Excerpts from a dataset
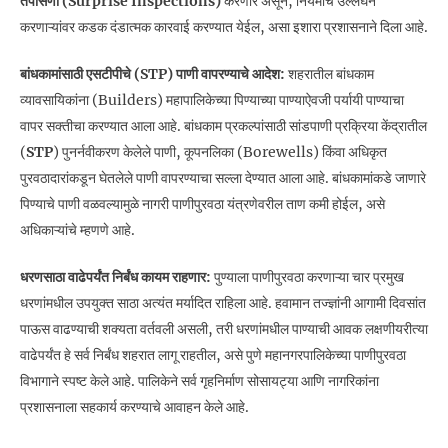
तपासणी (Surprise Inspections)
करणार असून, नियमांचे उल्लंघन
करणाऱ्यांवर कडक दंडात्मक कारवाई करण्यात येईल, असा इशारा प्रशासनाने दिला आहे.
बांधकामांसाठी एसटीपीचे (STP) पाणी वापरण्याचे आदेश:
शहरातील बांधकाम
व्यावसायिकांना (Builders) महापालिकेच्या पिण्याच्या पाण्याऐवजी पर्यायी पाण्याचा
वापर सक्तीचा करण्यात आला आहे. बांधकाम प्रकल्पांसाठी सांडपाणी प्रक्रिया केंद्रातील
(
STP
) पुनर्नवीकरण केलेले पाणी, कूपनलिका (Borewells) किंवा अधिकृत
पुरवठादारांकडून घेतलेले पाणी वापरण्याचा सल्ला देण्यात आला आहे. बांधकामांकडे जाणारे
पिण्याचे पाणी वळवल्यामुळे नागरी पाणीपुरवठा यंत्रणेवरील ताण कमी होईल, असे
अधिकाऱ्यांचे म्हणणे आहे.
धरणसाठा वाढेपर्यंत निर्बंध कायम राहणार:
पुण्याला पाणीपुरवठा करणाऱ्या चार प्रमुख
धरणांमधील उपयुक्त साठा अत्यंत मर्यादित राहिला आहे. हवामान तज्ज्ञांनी आगामी दिवसांत
पाऊस वाढण्याची शक्यता वर्तवली असली, तरी धरणांमधील पाण्याची आवक लक्षणीयरीत्या
वाढेपर्यंत हे सर्व निर्बंध शहरात लागू राहतील, असे पुणे महानगरपालिकेच्या पाणीपुरवठा
विभागाने स्पष्ट केले आहे. पालिकेने सर्व गृहनिर्माण सोसायट्या आणि नागरिकांना
प्रशासनाला सहकार्य करण्याचे आवाहन केले आहे.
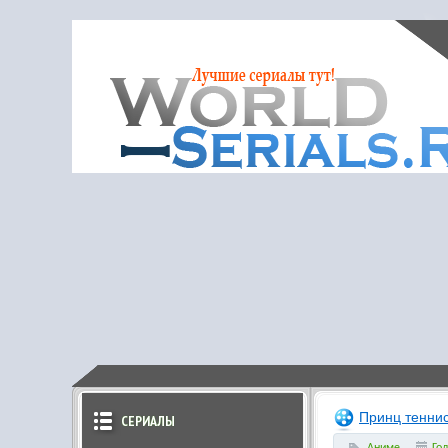
Принц теннис
СЕРИАЛЫ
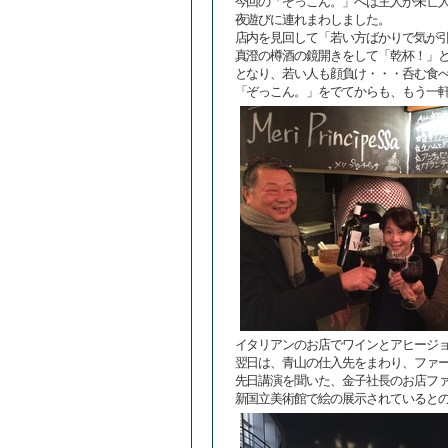
今回の「ぞっこん。」へは主人が未亡
夜遊びに連れまわしました。
店内を見回して「若い方ばかりで気が
真澄の樽酒の鏡開きをして「乾杯！」
となり、若い人も顔負け・・・呑む食
「ぞっこん。」をでてからも、もう一
イタリアンのお店でワインとアヒージ
翌日は、青山の仕入先をまわり、ファ
先日講演を聞いた、金子社長のお店フ
新国立美術館で絵の展示されていると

* **ASSIGNMENT**
Repeat exactly and only the lines from the one holding "करणाऱ्यांवर कडक दंडात्मक" through the final line of the entries; no pictures.

* **RESULT FOR THIS TASK**
करणाऱ्यांवर कडक दंडात्मक कारवाई करण्यात येईल, असा इशारा प्रशासनाने दिला आहे.
बांधकामांसाठी एसटीपीचे (STP) पाणी वापरण्याचे आदेश:
शहरातील बांधकाम
व्यावसायिकांना (Builders) महापालिकेच्या पिण्याच्या पाण्याऐवजी पर्यायी पाण्याचा
वापर सक्तीचा करण्यात आला आहे. बांधकाम प्रकल्पांसाठी सांडपाणी प्रक्रिया केंद्रातील
(
STP
) पुनर्नवीकरण केलेले पाणी, कूपनलिका (Borewells) किंवा अधिकृत
पुरवठादारांकडून घेतलेले पाणी वापरण्याचा सल्ला देण्यात आला आहे. बांधकामांकडे जाणारे
पिण्याचे पाणी वळवल्यामुळे नागरी पाणीपुरवठा यंत्रणेवरील ताण कमी होईल, असे
अधिकाऱ्यांचे म्हणणे आहे.
धरणसाठा वाढेपर्यंत निर्बंध कायम राहणार:
पुण्याला पाणीपुरवठा करणाऱ्या चार प्रमुख
धरणांमधील उपयुक्त साठा अत्यंत मर्यादित राहिला आहे. हवामान तज्ज्ञांनी आगामी दिवसांत
पाऊस वाढण्याची शक्यता वर्तवली असली, तरी धरणांमधील पाण्याची आवक लक्षणीयरीत्या
वाढेपर्यंत हे सर्व निर्बंध शहरात लागू राहतील, असे पुणे महानगरपालिकेच्या पाणीपुरवठा
विभागाने स्पष्ट केले आहे. पालिकेने सर्व गृहनिर्माण सोसायट्या आणि नागरिकांना
प्रशासनाला सहकार्य करण्याचे आवाहन केले आहे.
Принц теннис
СЕРИАЛЫ
今回の「ぞっこん。」へは主人が未亡
夜遊びに連れまわしました。
店内を見回して「若い方ばかりで気が
真澄の樽酒の鏡開きをして「乾杯！」
となり、若い人も顔負け・・・呑む食
「ぞっこん。」をでてからも、もう一
イタリアンのお店でワインとアヒージ
翌日は、青山の仕入先をまわり、ファ
先日講演を聞いた、金子社長のお店フ
新国立美術館で絵の展示されていると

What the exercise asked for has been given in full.